Enphase Energy (ENPH 0.47%) stock hit a new two-year low on Aug. 7 and is now down over 58% from its 52-week high set in December 2022. The microinverter solar energy technology company was a Wall Street darling. But slowing growth and an overall sluggish period for the solar energy industry have cast a dark cloud over Enphase Energy stock.

The sell-off in Enphase Energy may come as a surprise to investors, given that the company just posted all-time high net income. But Enphase's price action is a painful reminder of a timeless investing lesson -- that a company's results should be judged mainly within the context of expectations and valuation. Let's dive into how this lesson applies to Enphase and how it can help you become a better investor for years to come.

A technician fitting solar panels onto a roof.

Image source: Getty Images.

Blowout results

Five years ago, Enphase was unprofitable, generating less than $100 million in quarterly revenue. It featured a gross margin of roughly 30%.

In second-quarter 2023, Enphase generated over $710 million in revenue, more than an 800% increase compared to five years ago. It also booked $157.2 million in net income.
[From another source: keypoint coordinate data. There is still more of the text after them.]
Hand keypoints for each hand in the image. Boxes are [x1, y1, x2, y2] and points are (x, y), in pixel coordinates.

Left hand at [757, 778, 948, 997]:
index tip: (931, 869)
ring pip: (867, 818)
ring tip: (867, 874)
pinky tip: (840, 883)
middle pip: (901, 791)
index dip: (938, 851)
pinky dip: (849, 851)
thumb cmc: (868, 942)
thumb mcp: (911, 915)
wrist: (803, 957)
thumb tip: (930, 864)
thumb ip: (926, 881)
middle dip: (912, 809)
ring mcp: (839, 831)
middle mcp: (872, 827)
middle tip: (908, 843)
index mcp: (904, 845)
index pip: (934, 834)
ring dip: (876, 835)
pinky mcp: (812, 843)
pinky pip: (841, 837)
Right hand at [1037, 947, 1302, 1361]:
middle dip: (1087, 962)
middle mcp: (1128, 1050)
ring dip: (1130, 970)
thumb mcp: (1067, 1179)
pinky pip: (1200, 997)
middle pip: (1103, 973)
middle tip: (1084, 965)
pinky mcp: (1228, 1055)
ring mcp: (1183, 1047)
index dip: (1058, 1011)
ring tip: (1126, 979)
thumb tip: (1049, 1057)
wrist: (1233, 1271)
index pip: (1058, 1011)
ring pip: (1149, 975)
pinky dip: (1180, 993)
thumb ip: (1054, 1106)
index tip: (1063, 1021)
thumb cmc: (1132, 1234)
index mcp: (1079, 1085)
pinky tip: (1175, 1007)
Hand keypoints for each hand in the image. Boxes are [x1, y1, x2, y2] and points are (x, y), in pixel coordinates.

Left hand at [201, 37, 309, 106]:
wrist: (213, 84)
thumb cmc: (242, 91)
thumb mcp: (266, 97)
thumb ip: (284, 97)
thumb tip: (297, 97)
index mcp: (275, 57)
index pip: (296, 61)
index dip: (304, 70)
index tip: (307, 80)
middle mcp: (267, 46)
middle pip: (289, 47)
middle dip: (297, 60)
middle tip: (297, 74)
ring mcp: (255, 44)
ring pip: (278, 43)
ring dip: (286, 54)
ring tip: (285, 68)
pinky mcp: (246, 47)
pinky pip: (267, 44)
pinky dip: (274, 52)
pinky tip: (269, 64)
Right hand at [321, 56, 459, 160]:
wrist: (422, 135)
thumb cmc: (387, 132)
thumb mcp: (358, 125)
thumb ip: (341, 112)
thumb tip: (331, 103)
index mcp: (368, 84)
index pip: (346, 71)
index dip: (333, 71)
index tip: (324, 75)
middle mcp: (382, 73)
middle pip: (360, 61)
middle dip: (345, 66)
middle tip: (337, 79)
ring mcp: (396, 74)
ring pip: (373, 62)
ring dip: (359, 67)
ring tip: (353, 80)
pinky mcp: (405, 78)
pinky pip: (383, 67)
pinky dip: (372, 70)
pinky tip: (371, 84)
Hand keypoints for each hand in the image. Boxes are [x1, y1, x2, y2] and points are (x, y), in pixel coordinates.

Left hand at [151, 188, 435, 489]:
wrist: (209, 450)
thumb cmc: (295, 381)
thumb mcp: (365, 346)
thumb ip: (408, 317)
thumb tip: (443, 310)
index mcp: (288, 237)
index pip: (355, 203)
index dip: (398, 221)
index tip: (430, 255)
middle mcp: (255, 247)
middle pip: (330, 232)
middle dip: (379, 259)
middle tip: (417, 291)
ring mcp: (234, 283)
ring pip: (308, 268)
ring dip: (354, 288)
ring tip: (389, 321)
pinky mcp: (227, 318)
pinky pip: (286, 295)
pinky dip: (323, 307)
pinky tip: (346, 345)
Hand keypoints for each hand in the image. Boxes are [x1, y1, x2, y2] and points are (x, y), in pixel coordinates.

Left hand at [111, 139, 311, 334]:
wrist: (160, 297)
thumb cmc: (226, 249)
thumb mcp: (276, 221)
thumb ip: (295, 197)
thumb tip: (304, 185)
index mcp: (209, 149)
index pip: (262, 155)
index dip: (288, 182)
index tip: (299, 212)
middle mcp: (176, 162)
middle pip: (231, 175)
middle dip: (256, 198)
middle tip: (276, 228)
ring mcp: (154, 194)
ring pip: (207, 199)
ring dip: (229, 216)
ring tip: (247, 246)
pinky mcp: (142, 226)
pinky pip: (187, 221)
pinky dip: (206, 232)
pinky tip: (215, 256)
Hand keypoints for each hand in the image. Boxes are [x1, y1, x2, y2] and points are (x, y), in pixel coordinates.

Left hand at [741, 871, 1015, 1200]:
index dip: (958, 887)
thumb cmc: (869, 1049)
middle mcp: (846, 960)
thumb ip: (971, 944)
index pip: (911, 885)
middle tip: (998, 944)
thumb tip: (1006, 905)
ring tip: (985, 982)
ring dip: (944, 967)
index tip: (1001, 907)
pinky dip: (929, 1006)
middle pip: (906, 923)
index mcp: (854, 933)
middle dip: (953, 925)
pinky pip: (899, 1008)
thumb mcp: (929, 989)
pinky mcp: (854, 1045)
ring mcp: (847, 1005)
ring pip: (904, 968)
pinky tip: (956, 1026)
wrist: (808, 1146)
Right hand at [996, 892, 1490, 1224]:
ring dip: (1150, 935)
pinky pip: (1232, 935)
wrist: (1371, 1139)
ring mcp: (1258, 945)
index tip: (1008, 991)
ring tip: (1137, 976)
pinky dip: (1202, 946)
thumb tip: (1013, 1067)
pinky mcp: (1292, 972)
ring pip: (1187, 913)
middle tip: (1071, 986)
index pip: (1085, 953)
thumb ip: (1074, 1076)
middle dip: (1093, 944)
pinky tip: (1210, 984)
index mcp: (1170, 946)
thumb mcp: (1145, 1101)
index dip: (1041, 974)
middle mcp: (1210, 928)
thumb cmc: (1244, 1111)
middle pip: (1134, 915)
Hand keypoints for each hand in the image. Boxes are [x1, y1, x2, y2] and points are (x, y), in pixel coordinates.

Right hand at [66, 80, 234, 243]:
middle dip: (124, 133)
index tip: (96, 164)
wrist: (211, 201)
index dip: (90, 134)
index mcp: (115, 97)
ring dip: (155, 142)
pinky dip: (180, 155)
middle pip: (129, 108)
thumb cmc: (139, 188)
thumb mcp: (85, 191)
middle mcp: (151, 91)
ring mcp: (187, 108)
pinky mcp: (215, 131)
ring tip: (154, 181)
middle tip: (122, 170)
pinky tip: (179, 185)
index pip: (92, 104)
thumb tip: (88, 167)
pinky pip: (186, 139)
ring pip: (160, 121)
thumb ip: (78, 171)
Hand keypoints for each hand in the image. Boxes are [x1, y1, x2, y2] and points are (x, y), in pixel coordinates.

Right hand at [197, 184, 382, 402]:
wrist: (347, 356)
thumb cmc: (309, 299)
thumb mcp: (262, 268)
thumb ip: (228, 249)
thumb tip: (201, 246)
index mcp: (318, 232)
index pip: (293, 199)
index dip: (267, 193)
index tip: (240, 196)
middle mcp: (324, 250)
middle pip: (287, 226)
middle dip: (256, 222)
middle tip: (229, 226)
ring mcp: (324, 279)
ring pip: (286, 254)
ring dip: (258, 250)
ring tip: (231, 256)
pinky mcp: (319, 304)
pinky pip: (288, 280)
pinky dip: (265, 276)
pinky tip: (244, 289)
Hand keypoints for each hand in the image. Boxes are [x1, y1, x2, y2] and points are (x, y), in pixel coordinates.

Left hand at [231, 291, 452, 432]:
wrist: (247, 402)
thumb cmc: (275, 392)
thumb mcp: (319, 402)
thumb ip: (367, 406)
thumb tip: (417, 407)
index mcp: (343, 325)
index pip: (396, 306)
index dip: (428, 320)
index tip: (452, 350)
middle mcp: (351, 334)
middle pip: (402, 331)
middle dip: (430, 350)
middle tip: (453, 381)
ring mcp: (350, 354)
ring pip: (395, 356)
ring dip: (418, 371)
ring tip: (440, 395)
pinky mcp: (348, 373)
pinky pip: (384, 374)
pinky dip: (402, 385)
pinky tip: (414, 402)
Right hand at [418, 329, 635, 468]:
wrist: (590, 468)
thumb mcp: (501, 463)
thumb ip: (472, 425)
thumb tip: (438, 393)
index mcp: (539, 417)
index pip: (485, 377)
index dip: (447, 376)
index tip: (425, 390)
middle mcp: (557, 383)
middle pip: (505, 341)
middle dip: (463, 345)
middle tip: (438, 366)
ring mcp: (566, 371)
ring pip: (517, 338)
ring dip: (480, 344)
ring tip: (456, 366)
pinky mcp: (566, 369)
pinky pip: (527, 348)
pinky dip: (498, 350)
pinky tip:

To put that figure into perspective, consider that in second-quarter 2018 five years ago, Enphase recorded negative net income and booked just $75.9 million in revenue. Doubling revenue in a five-year period would be impressive. But turning an unprofitable business profitable to the point where today's net income is double sales from five years ago is nothing short of a blistering growth rate.

To top it all off, Enphase had a gross margin of 45.5%. This is unbelievably impressive for a company that mostly sells physical products like microinverters, solar AC batteries, internet gateways, monitoring hardware and systems controllers, and electric vehicle chargers. For comparison, Apple (NASDAQ: AAPL), which also mostly sells physical products and is known for having high gross margins, had a 44.5% gross margin in its most recent quarter.

Suffice it to say, Enphase as a business is doing incredibly well, at least right now.

Weak guidance

The issue isn't where Enphase is today, but where it is going. The company's third-quarter guidance calls for $550 million to $600 million in revenue and a GAAP gross margin of $41% to 44%. For context, Enphase generated $634.7 million in Q3 2022 revenue and had a GAAP gross margin of 42.2%. Enphase's growth isn't just slowing, it's actually negative.

Q3 2022 was arguably the best quarter in Enphase's history. And the report came right after the landmark Inflation Reduction Act (IRA) was passed in August 2022. The IRA provides sizable tax credits for renewable energy projects, power producers, and domestic manufacturing of products related to renewable energy. The IRA, combined with the excellent results from Q3 2022, propelled the stock to an all-time high in December of last year. Q3 2022 represented a staggering 81% increase in revenue compared to Q3 2021. The company also booked $114.8 million in net income, compared to just $21.8 million in Q3 2021.

Enphase stock was riding high. But to support the sky-high valuation, the company would have to post quarter after quarter of blowout results. 

Investing is all about telling a story

Financial models are centered around hard data. But when we zoom out and think about multi-year or even multi-decade investing theses, they are really about stories supported by the numbers, not the other way around.

Going back to Apple as an example, this company changed the smartphone market forever. But the reason the company has delivered staggering returns since launching the first iPhone in 2007 is its ability to build out a product and services ecosystem that benefits from so many powerful trends. The vast majority of these trends, like mobile apps, mobile payments, music, streaming, and more, revolve around the iPhone and boost its value to consumers.

Enphase's story centers around a growing residential solar market, and, to a lesser extent, small commercial customers. The company depends on not just the growing adoption of solar, but also on the affordability of solar systems. The most expensive component of these systems is the panels, which Enphase doesn't make. Also affecting Enphase are rising interest rates that make residential solar projects less affordable. The cost of selling electricity back to the grid is also a factor. Most important is the performance of Enphase's technology relative to the competition, so that it can charge a premium price.

Enphase's story is being tested for factors mostly outside its control. Supply chain issues challenged the solar industry in 2021 and 2022. Now, the big problem is interest rates, which are weakening consumer demand. When demand falls, companies try to lower prices. And if the whole solar industry is lowering prices, Enphase is pressured to follow suit, which affects its high-margin competitive advantage. 

Learning a lifelong lesson the hard way

Enphase stock had an incredible run between 2020 and the end of 2022, a run that put immense pressure on Enphase the company to put up quarter after quarter of jaw-dropping results. The expectations proved unrealistic, as Enphase has entered a difficult period in lockstep with a challenging time for the whole solar industry.

Enphase is still putting up excellent results. But the numbers simply aren't good enough compared to its past performance and the growth rate that Wall Street grew accustomed to.

The good news is that the lower Enphase stock goes, the more its valuation will make sense, and the easier it will be for the company to exceed expectations.

The lesson here isn't that Enphase is a bad company. It's that companies are prone to market cycles. And if the stock's valuation is priced to perfection and leaves no room for the unexpected, it sets the stage for a massive sell-off.